Ce témoignage fort est une contribution de Mme Fifani, que nous publions dans son intégralité, 3/7/2014.
J’ai mis longtemps à rédiger cet
article. Pourquoi ? Manque d’idées ? Manque de courage ? Ou tout
simplement parce qu’il fallait surmonter ce sentiment de dégoût, cette
nausée qui m’a assaillie violemment ce soir-là, et qui depuis ne me
quitte plus.
Dimanche premier juin. Une nuit comme
les autres à Rabat. Mawazine bat son plein, la ville est animée, les
gens ont l’air heureux. Je me présente à un grand hôtel de la place,
avec l’intention simple, dénuée de tout background
socio-politico-militant, la simple intention dis-je, de trouver une
chambre pour passer la nuit.
L’employé à l’accueil m’annonce qu’il y a
effectivement des chambres libres, et me prie d’attendre qu’il termine
le check-in d’un groupe de touristes japonais, avant de s’occuper de
moi.
Je m’assois donc dans un des fauteuils
disposés dans le hall et j’attends. Je suis fatiguée, la journée a été
longue et un début de migraine a pris d’assaut ma tempe gauche.

______

CONSIGNE A - Pouvez-vous recopier à l'identique les lignes des entrées, de celle qui contient « locality: Nashville. » jusqu'à celle qui contient « scientific name: Psittacanthus martinicensis », ces deux lignes comprises ?
Ce témoignage n'a aucun rapport avec les entrées qui viennent ensuite.

______

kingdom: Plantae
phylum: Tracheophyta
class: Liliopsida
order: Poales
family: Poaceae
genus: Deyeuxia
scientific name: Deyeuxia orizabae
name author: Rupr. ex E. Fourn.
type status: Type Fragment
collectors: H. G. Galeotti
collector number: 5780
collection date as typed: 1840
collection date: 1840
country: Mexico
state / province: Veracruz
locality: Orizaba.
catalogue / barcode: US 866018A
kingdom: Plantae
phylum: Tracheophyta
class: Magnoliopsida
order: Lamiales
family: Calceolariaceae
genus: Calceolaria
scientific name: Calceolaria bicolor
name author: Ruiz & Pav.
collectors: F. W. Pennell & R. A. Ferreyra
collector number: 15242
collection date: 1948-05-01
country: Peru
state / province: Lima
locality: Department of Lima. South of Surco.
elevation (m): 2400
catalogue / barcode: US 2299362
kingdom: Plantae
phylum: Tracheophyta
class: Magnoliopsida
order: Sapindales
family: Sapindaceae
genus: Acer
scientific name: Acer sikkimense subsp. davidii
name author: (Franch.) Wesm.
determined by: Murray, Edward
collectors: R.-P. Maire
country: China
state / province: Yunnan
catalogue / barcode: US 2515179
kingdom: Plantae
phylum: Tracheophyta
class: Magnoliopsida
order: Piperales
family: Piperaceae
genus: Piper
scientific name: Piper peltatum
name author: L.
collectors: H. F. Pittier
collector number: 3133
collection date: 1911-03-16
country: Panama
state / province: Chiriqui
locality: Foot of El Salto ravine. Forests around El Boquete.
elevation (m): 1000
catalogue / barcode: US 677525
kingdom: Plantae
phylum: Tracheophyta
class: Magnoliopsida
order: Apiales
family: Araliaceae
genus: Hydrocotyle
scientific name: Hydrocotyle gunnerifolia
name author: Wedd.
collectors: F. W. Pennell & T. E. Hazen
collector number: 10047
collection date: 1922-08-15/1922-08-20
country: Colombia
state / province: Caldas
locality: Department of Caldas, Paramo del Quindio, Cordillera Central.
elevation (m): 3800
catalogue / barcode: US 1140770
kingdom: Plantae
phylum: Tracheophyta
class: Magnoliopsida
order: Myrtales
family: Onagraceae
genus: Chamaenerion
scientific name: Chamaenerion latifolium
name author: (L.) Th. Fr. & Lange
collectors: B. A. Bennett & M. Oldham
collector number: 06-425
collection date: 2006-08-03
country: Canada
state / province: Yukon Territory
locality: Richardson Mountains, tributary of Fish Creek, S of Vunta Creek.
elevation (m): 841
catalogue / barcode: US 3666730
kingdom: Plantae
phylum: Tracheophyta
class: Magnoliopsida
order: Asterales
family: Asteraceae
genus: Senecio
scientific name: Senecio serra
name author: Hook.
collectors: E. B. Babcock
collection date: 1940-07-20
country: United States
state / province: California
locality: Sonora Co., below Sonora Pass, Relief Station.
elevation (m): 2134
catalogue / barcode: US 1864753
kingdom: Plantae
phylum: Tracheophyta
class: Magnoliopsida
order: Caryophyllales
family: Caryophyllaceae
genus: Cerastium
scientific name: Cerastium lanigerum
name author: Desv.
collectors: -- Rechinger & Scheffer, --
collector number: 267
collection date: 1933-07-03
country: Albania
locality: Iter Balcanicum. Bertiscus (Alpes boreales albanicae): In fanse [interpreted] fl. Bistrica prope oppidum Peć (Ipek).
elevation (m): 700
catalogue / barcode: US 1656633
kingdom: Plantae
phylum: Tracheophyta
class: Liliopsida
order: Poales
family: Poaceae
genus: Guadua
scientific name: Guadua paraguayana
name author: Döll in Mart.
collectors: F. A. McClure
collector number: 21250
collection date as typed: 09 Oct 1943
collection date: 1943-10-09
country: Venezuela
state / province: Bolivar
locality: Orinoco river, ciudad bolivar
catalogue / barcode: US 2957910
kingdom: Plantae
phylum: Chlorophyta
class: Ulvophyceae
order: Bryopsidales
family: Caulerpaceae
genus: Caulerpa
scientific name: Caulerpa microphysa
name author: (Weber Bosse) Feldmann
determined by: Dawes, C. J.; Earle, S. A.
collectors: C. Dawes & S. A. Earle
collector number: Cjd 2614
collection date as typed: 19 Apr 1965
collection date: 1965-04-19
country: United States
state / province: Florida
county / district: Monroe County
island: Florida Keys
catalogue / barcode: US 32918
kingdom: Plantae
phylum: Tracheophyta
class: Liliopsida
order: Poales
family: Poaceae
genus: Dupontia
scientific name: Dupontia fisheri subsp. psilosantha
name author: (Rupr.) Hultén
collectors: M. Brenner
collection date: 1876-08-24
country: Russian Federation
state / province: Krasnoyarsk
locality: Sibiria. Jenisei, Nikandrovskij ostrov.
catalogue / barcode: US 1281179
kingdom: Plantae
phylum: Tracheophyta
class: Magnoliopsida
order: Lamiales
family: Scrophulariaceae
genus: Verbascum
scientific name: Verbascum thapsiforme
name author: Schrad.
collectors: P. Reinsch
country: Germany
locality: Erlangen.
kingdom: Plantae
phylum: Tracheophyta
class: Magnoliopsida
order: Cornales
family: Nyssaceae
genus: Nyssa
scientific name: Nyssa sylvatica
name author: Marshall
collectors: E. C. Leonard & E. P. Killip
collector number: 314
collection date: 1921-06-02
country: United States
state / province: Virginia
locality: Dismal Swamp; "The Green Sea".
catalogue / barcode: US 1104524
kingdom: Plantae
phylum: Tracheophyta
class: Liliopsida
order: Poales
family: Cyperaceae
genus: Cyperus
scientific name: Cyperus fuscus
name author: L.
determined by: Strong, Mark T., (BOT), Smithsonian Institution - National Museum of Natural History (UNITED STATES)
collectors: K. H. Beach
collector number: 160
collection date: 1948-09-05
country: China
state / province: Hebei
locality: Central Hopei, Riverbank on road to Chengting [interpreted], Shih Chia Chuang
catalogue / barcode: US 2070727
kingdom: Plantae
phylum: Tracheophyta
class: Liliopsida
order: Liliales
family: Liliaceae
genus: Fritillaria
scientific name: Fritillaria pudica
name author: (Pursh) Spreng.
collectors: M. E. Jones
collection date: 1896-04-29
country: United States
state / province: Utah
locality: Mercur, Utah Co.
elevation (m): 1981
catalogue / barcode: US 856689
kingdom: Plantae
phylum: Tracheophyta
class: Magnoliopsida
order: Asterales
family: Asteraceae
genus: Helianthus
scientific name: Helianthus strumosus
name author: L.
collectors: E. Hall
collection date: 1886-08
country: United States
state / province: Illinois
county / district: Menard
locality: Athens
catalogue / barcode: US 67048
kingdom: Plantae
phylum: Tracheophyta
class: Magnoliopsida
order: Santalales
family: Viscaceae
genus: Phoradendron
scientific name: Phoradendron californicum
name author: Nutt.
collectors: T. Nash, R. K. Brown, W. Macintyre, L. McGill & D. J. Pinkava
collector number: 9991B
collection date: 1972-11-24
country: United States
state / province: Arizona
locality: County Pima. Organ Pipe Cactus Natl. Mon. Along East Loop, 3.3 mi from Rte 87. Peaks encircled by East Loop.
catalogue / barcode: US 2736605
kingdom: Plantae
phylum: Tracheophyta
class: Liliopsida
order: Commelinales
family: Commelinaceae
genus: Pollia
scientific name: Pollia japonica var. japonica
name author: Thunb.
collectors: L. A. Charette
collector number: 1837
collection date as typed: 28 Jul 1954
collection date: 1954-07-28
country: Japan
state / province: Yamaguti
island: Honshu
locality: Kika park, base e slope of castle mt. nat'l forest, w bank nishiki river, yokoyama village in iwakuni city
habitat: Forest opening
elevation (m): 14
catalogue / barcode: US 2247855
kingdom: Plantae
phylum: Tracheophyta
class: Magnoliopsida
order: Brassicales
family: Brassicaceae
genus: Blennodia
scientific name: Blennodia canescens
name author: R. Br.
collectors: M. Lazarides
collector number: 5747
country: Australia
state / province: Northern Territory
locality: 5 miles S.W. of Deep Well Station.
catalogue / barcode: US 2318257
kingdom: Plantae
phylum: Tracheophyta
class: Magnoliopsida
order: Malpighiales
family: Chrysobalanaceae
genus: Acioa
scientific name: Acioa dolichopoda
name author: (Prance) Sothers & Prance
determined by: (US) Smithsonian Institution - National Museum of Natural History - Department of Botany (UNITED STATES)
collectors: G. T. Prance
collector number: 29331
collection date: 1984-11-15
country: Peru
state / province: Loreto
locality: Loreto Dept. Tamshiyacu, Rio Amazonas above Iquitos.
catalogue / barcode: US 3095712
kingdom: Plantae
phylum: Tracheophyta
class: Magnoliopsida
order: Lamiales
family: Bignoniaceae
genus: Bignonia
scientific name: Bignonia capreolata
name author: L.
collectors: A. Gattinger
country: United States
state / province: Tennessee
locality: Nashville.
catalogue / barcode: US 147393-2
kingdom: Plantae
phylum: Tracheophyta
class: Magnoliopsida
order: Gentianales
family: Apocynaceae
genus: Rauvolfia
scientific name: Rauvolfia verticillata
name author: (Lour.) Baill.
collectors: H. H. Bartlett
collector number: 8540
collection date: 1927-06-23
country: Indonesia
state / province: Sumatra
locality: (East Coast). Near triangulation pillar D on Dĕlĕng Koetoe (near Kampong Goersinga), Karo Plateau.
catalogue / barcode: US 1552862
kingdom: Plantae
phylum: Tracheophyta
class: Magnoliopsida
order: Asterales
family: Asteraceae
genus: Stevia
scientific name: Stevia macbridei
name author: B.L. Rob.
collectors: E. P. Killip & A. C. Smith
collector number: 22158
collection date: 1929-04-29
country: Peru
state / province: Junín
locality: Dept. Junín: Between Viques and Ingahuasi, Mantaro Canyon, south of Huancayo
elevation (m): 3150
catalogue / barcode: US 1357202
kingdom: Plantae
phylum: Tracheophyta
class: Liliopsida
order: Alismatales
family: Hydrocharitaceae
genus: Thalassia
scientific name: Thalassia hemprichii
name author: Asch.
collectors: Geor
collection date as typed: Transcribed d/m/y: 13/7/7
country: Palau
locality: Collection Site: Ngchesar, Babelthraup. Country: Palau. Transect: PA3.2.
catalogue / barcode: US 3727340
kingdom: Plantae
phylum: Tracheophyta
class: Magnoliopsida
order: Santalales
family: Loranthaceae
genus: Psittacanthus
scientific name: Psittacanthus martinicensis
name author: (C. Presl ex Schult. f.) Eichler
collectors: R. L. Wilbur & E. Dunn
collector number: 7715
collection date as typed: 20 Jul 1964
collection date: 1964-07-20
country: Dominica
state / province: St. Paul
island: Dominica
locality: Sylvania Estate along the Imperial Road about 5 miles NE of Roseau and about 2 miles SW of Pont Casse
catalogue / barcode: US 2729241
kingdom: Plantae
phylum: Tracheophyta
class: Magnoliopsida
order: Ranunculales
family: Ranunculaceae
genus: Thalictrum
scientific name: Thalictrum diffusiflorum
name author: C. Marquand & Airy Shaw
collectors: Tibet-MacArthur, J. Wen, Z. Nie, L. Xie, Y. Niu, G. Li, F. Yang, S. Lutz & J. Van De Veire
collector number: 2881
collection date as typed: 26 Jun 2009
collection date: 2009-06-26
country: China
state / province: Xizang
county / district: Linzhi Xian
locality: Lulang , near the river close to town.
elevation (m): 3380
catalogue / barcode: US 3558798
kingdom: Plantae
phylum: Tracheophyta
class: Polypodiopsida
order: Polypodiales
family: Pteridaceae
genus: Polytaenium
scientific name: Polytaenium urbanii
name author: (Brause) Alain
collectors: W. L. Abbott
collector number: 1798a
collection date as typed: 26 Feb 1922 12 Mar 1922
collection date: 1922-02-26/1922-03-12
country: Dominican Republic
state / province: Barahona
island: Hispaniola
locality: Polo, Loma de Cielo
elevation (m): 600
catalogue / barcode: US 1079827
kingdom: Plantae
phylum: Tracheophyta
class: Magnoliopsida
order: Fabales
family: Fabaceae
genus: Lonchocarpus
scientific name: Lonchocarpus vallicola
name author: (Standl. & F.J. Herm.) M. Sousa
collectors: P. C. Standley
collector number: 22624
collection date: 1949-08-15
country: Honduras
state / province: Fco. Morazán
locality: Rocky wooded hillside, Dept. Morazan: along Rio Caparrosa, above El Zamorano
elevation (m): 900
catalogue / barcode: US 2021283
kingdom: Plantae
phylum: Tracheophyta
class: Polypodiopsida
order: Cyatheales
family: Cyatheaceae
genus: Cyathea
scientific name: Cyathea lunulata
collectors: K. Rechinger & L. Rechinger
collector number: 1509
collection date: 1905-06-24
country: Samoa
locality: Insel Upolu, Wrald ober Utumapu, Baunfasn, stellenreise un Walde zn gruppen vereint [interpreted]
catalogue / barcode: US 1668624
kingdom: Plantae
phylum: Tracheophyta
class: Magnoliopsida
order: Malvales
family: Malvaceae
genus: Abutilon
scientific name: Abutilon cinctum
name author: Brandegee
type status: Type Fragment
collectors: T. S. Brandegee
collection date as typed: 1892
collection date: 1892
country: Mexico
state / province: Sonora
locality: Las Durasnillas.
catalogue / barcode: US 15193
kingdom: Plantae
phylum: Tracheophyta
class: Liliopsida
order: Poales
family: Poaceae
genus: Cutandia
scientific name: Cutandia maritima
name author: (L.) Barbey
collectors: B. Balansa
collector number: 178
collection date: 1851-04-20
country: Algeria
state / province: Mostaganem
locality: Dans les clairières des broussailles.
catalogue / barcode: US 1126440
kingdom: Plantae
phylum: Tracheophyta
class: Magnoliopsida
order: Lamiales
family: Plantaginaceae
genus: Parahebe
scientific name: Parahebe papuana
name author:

______

CONSIGNE B - Pouvez-vous poursuivre le témoignage sur la nuit passée dans un hôtel de Rabat, en reprenant juste après sa dernière phrase ?

RÉPONSE ATTENDUE A -
locality: Nashville.
catalogue / barcode: US 147393-2
kingdom: Plantae
phylum: Tracheophyta
class: Magnoliopsida
order: Gentianales
family: Apocynaceae
genus: Rauvolfia
scientific name: Rauvolfia verticillata
name author: (Lour.) Baill.
collectors: H. H. Bartlett
collector number: 8540
collection date: 1927-06-23
country: Indonesia
state / province: Sumatra
locality: (East Coast). Near triangulation pillar D on Dĕlĕng Koetoe (near Kampong Goersinga), Karo Plateau.
catalogue / barcode: US 1552862
kingdom: Plantae
phylum: Tracheophyta
class: Magnoliopsida
order: Asterales
family: Asteraceae
genus: Stevia
scientific name: Stevia macbridei
name author: B.L. Rob.
collectors: E. P. Killip & A. C. Smith
collector number: 22158
collection date: 1929-04-29
country: Peru
state / province: Junín
locality: Dept. Junín: Between Viques and Ingahuasi, Mantaro Canyon, south of Huancayo
elevation (m): 3150
catalogue / barcode: US 1357202
kingdom: Plantae
phylum: Tracheophyta
class: Liliopsida
order: Alismatales
family: Hydrocharitaceae
genus: Thalassia
scientific name: Thalassia hemprichii
name author: Asch.
collectors: Geor
collection date as typed: Transcribed d/m/y: 13/7/7
country: Palau
locality: Collection Site: Ngchesar, Babelthraup. Country: Palau. Transect: PA3.2.
catalogue / barcode: US 3727340
kingdom: Plantae
phylum: Tracheophyta
class: Magnoliopsida
order: Santalales
family: Loranthaceae
genus: Psittacanthus
scientific name: Psittacanthus martinicensis

RÉPONSE ATTENDUE B -
On m’appelle enfin et on me demande une
pièce d’identité. Jusque-là, rien d’anormal. Et soudain, le visage du
réceptionniste se ferme, il me dévisage, revient vers ma carte
d’identité et me la tend en prononçant d’un ton péremptoire la
sentence : « Nous ne pouvons pas vous donner de chambre !»
Je sais bien que la photo sur ma CIN est
loin d’être à mon avantage mais tout de même…Je demande alors pourquoi,
et l’employé m’explique, en me regardant droit dans les yeux, avec
l’aplomb d’une personne sûre de son bon droit : « L’adresse qui figure
sur votre CIN mentionne Rabat, et la seule raison qui pousse une femme
qui habite Rabat à venir passer la nuit à l’hôtel, est qu’elle soit…euh
vous voyez…une femme peu respectable. Et nous sommes un hôtel
respectable. Nous ne voulons pas d’ennuis avec la police ! »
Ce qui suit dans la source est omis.